» What to work on
Which lines of the data contain the string "Completado"? Show each of them.

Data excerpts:
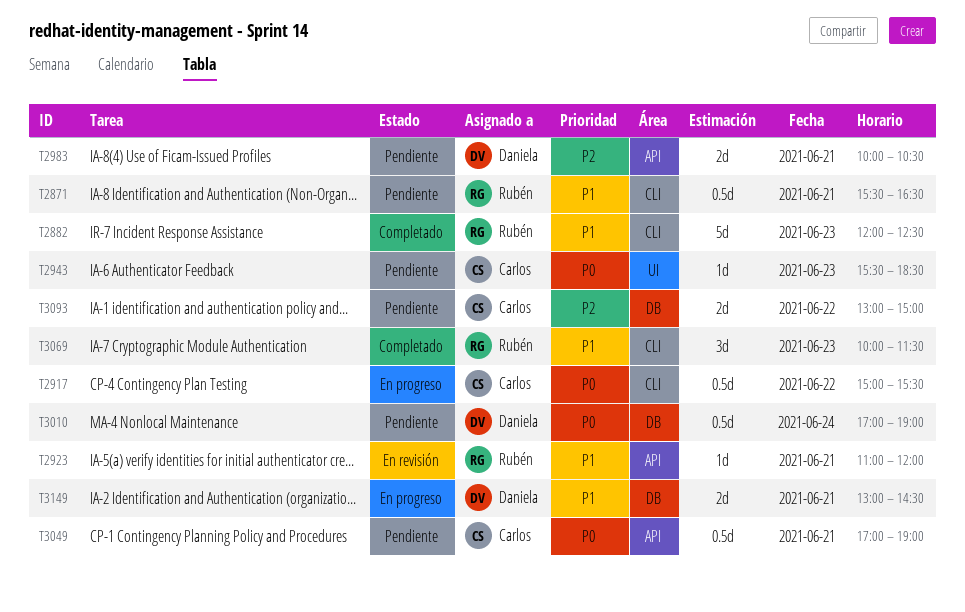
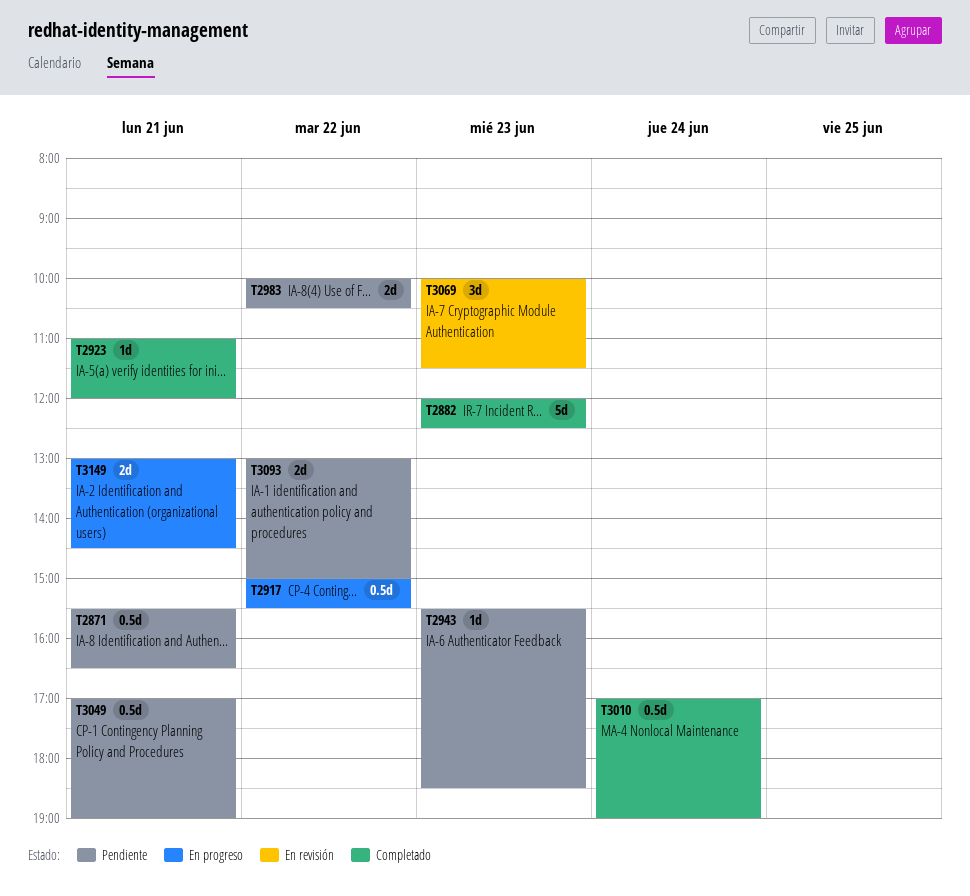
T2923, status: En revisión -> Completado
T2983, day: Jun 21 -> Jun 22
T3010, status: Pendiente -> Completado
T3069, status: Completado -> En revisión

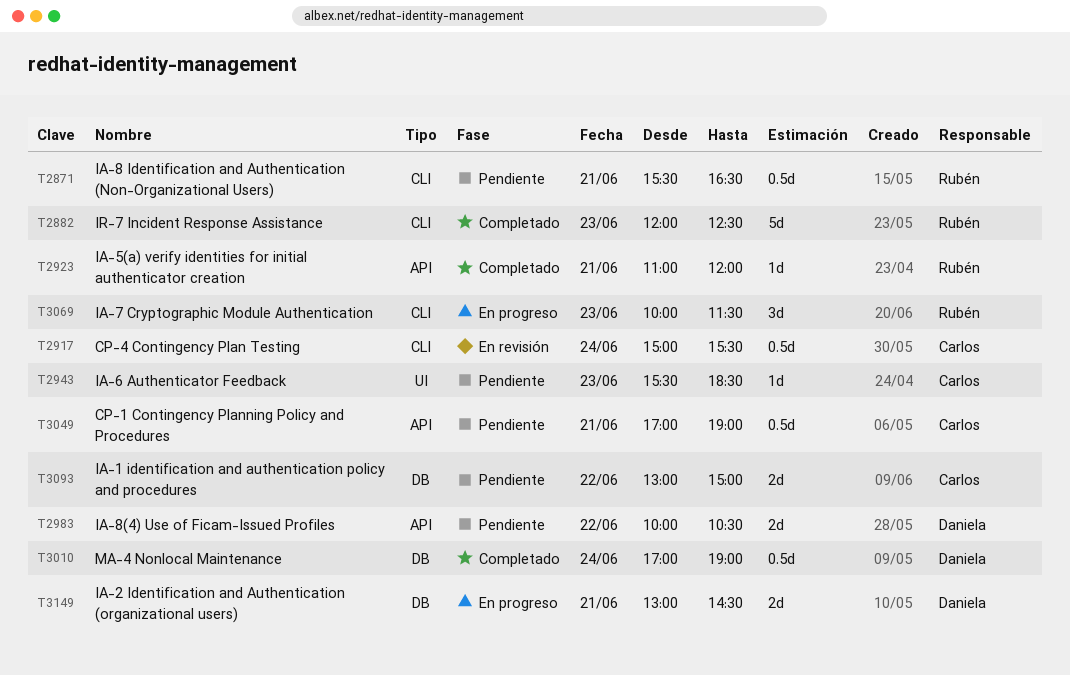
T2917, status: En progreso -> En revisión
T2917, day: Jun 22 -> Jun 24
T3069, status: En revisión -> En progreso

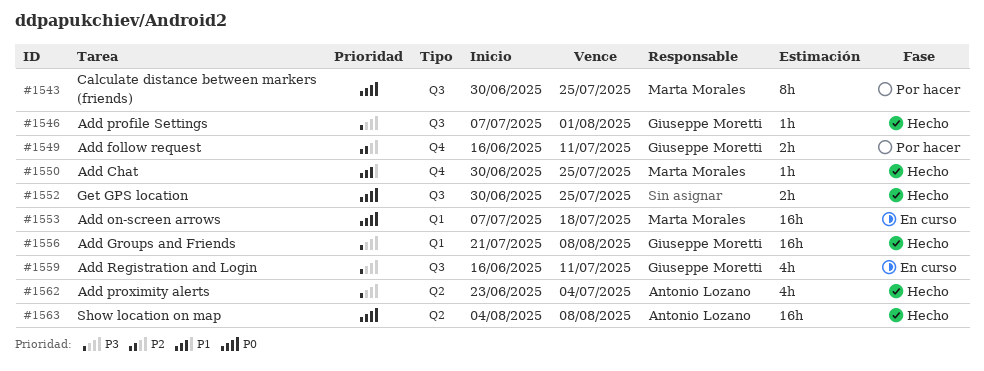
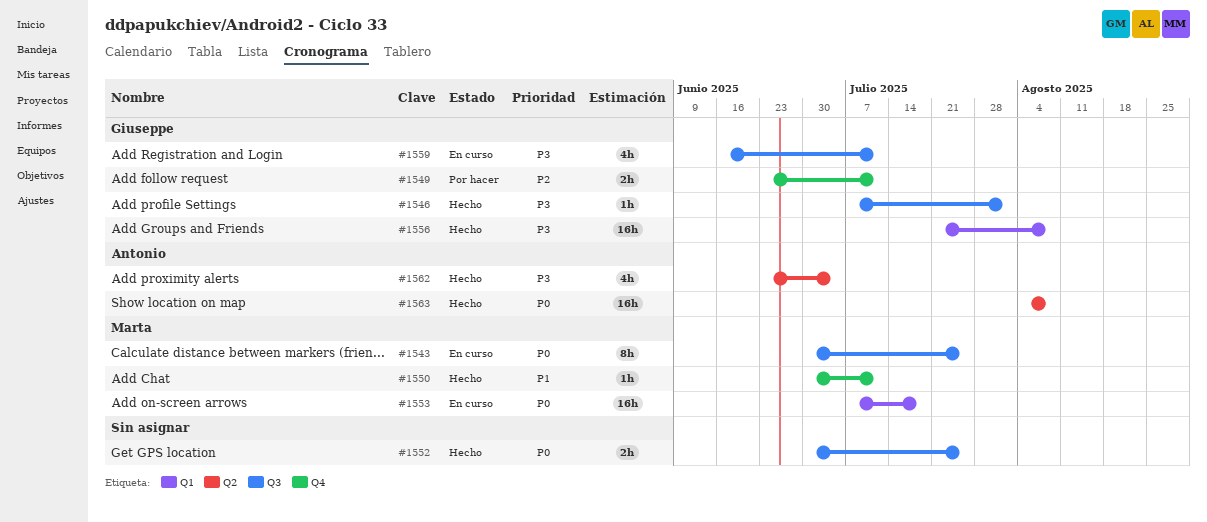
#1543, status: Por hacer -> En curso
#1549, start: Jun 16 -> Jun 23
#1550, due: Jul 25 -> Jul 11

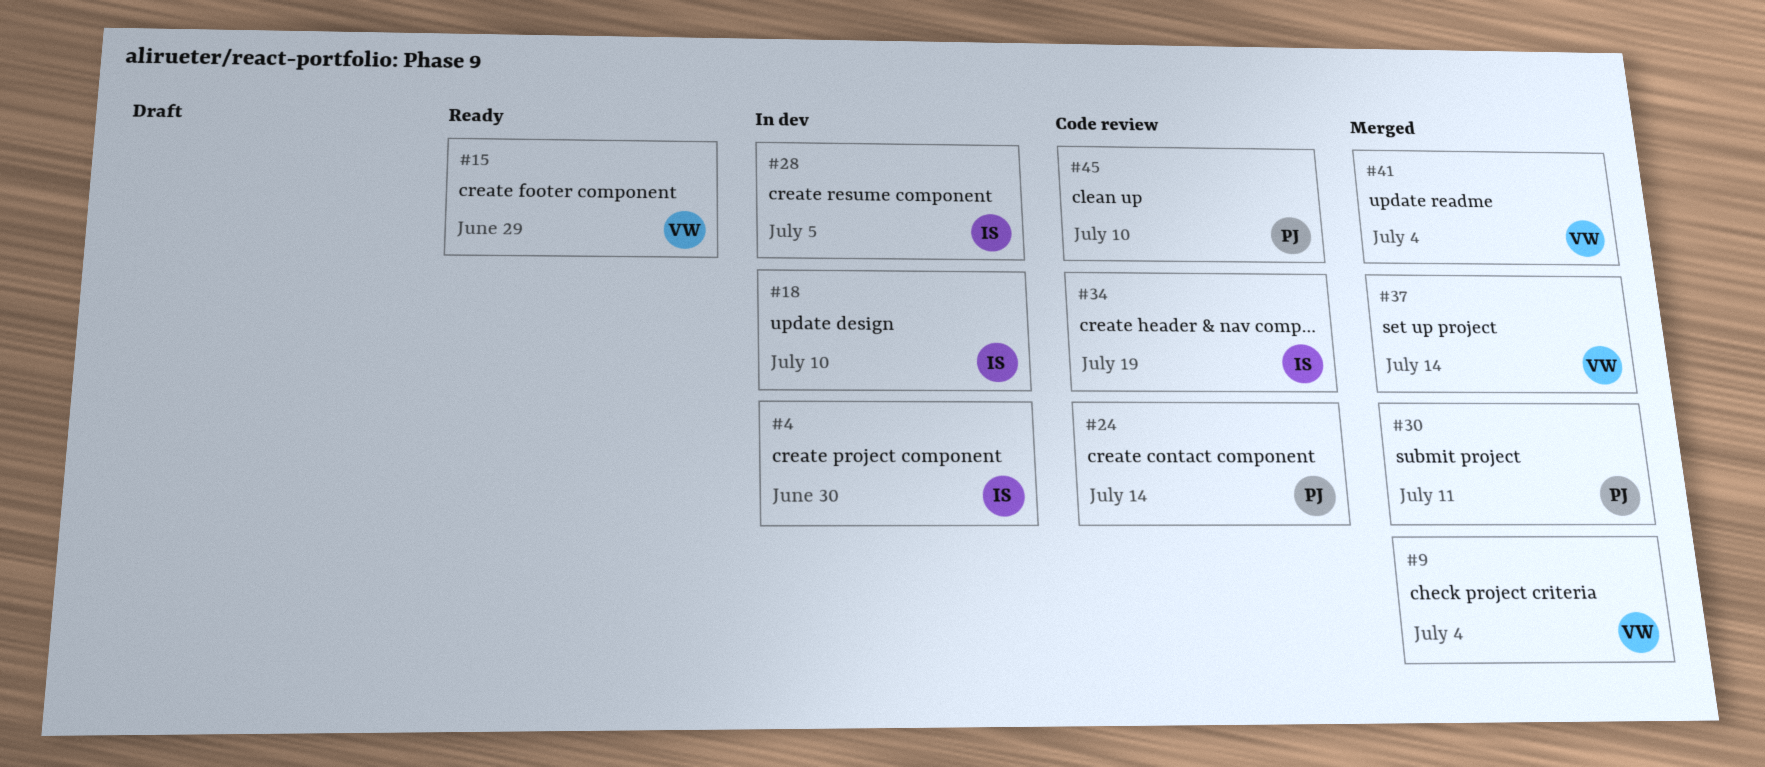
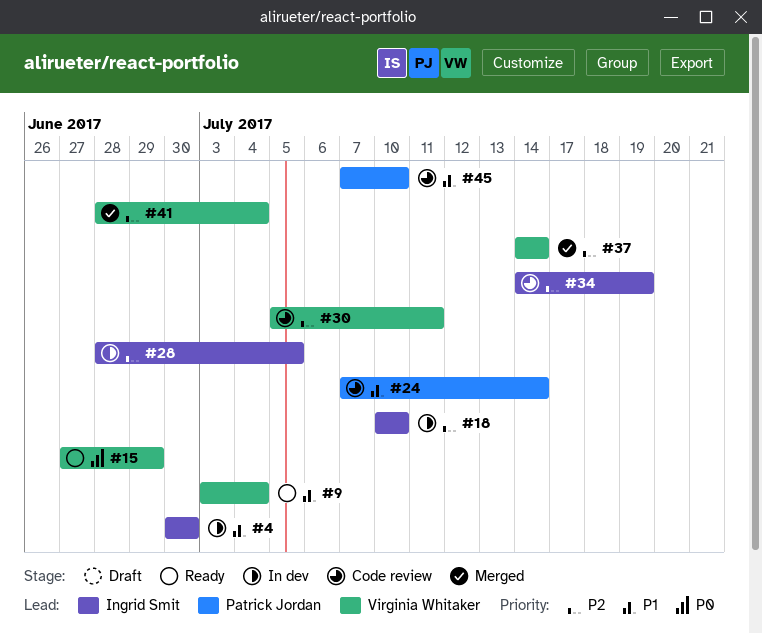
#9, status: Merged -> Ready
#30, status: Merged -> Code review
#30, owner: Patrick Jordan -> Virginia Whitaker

» Written reply
T2923, status: En revisión -> Completado
T3010, status: Pendiente -> Completado
T3069, status: Completado -> En revisión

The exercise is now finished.